───── RECORDS TO USE

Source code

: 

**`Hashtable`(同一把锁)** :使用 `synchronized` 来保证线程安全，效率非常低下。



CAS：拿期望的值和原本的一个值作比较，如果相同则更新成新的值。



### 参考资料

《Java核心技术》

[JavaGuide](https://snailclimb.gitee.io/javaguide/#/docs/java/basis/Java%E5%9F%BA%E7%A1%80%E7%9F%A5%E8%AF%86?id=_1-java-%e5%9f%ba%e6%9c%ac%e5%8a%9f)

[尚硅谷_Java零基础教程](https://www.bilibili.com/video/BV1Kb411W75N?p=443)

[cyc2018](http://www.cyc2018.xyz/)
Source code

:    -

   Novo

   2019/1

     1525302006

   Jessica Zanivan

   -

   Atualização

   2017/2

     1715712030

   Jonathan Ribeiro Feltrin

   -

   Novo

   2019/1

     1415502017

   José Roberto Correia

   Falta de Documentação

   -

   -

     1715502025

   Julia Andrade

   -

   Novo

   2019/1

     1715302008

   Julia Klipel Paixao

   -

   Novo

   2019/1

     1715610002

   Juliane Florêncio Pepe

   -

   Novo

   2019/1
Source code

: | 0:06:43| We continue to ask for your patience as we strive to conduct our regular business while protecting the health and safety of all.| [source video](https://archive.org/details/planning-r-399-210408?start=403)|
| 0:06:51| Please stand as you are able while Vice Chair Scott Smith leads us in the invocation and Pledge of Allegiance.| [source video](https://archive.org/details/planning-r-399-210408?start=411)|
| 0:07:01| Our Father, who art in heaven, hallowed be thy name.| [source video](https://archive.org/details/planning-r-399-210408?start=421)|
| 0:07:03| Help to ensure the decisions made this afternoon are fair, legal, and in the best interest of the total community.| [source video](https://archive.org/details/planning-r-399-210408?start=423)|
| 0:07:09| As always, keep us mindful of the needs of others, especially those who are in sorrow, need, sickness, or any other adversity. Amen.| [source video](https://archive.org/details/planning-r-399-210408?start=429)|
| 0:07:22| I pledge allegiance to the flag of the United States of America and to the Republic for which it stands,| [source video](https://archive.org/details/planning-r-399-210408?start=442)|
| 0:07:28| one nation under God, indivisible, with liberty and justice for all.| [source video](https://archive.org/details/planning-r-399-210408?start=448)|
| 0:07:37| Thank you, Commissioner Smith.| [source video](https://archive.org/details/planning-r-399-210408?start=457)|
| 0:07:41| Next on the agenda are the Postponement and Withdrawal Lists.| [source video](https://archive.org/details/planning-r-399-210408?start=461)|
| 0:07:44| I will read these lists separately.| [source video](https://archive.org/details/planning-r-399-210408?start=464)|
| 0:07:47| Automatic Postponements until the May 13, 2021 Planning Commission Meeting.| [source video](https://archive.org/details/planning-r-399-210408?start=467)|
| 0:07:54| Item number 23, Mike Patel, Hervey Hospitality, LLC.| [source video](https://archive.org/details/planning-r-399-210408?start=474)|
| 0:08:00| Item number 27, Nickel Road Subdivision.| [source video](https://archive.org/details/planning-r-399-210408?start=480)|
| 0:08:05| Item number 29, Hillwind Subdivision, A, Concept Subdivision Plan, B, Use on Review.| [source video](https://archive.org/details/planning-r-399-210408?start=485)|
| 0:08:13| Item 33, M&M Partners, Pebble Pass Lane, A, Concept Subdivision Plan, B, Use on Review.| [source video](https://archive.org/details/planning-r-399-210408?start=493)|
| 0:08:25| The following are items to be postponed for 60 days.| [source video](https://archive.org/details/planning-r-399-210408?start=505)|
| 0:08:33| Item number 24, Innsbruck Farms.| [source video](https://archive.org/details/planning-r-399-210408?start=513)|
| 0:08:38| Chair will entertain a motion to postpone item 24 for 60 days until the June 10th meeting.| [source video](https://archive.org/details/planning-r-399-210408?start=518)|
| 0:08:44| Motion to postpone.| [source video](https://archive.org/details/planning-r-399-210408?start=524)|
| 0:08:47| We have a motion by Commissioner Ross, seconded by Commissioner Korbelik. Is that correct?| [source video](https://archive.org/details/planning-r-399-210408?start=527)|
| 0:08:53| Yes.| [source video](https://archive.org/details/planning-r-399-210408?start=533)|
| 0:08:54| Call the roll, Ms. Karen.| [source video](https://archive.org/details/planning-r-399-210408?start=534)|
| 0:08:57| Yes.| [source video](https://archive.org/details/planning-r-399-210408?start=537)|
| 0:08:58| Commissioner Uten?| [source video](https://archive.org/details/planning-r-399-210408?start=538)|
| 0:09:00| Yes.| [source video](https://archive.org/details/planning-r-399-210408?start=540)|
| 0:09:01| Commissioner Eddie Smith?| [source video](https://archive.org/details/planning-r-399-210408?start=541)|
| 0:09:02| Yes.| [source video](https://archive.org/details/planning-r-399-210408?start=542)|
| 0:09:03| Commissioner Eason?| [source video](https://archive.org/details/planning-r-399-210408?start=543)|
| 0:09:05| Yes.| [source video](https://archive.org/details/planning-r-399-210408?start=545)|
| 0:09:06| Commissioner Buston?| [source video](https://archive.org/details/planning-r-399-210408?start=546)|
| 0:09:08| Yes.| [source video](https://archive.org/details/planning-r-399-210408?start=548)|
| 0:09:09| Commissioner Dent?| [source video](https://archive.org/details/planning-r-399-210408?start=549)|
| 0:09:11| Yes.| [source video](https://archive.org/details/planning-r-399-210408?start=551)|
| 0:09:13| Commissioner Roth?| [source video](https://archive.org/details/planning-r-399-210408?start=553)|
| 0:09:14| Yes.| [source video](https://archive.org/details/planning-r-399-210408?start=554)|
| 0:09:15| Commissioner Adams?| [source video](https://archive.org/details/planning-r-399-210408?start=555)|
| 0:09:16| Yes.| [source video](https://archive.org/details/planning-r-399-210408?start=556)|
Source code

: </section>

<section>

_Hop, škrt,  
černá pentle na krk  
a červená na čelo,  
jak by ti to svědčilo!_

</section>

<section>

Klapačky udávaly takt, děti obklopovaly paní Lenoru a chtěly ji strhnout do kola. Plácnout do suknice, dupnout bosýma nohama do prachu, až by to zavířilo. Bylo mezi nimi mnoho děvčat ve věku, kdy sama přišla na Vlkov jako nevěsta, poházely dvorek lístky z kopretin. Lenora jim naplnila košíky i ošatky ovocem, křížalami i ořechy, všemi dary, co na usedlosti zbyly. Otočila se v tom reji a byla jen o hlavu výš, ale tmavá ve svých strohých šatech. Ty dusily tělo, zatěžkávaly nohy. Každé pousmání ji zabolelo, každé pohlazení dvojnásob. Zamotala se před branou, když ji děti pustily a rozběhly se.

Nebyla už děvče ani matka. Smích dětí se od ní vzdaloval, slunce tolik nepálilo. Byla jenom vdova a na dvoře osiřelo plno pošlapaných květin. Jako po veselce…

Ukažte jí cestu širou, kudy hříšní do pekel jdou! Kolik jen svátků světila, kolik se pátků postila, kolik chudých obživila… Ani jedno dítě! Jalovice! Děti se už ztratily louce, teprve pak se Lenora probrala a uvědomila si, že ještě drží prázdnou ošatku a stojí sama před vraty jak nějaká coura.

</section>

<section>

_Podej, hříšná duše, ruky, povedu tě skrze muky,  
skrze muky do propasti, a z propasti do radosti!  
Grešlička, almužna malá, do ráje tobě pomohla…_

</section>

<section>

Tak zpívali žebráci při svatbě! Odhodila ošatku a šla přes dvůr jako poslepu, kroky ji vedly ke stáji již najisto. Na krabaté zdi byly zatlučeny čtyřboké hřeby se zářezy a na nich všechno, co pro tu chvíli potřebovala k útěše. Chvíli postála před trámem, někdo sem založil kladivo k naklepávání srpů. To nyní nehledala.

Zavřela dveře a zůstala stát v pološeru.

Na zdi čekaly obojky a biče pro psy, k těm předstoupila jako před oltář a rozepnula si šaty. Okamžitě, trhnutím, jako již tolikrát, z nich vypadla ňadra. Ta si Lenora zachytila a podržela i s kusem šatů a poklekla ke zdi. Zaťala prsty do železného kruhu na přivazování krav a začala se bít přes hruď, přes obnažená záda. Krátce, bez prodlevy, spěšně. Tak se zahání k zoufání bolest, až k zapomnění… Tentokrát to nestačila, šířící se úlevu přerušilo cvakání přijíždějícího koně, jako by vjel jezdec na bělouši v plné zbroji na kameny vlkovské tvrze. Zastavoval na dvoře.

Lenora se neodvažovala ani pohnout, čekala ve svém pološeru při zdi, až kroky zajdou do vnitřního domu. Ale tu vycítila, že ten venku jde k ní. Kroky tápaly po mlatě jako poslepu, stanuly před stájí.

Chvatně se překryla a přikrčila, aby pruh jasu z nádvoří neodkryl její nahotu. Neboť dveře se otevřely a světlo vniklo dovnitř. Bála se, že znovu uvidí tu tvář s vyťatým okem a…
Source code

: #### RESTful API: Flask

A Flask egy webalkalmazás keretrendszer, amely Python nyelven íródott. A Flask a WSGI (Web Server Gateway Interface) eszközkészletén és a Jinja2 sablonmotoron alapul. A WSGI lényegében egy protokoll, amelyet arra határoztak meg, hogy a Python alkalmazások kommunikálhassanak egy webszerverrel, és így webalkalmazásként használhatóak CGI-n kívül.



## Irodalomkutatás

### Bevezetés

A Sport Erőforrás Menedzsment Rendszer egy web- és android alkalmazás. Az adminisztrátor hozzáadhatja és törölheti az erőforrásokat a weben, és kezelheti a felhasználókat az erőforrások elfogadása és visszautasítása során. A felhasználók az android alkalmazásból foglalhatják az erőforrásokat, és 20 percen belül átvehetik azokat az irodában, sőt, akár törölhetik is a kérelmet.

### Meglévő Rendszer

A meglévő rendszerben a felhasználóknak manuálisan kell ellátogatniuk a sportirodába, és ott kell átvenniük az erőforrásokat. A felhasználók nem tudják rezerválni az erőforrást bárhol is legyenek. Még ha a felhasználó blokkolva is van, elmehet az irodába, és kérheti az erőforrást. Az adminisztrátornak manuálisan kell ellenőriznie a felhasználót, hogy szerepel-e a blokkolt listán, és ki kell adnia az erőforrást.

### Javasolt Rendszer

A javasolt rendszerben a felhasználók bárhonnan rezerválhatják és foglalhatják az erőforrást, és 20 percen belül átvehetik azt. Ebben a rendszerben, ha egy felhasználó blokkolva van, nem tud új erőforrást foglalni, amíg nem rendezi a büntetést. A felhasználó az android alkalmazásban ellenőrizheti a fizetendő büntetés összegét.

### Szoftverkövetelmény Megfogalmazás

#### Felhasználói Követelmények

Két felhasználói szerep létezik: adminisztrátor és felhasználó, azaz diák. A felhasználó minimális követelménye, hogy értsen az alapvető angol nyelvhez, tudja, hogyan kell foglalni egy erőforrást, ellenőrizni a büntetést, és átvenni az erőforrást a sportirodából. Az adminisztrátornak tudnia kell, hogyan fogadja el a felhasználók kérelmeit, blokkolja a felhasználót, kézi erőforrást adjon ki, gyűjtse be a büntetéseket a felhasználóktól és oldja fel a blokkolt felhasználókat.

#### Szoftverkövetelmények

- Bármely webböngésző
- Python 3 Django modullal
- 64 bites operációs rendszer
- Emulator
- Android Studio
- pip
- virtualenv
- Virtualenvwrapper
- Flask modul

──────────

WHAT YOU NEED TO DO
In the records above, find each line holding "blokkolva" and copy it.

EXERCISE RESPONSE
A meglévő rendszerben a felhasználóknak manuálisan kell ellátogatniuk a sportirodába, és ott kell átvenniük az erőforrásokat. A felhasználók nem tudják rezerválni az erőforrást bárhol is legyenek. Még ha a felhasználó blokkolva is van, elmehet az irodába, és kérheti az erőforrást. Az adminisztrátornak manuálisan kell ellenőriznie a felhasználót, hogy szerepel-e a blokkolt listán, és ki kell adnia az erőforrást.
A javasolt rendszerben a felhasználók bárhonnan rezerválhatják és foglalhatják az erőforrást, és 20 percen belül átvehetik azt. Ebben a rendszerben, ha egy felhasználó blokkolva van, nem tud új erőforrást foglalni, amíg nem rendezi a büntetést. A felhasználó az android alkalmazásban ellenőrizheti a fizetendő büntetés összegét.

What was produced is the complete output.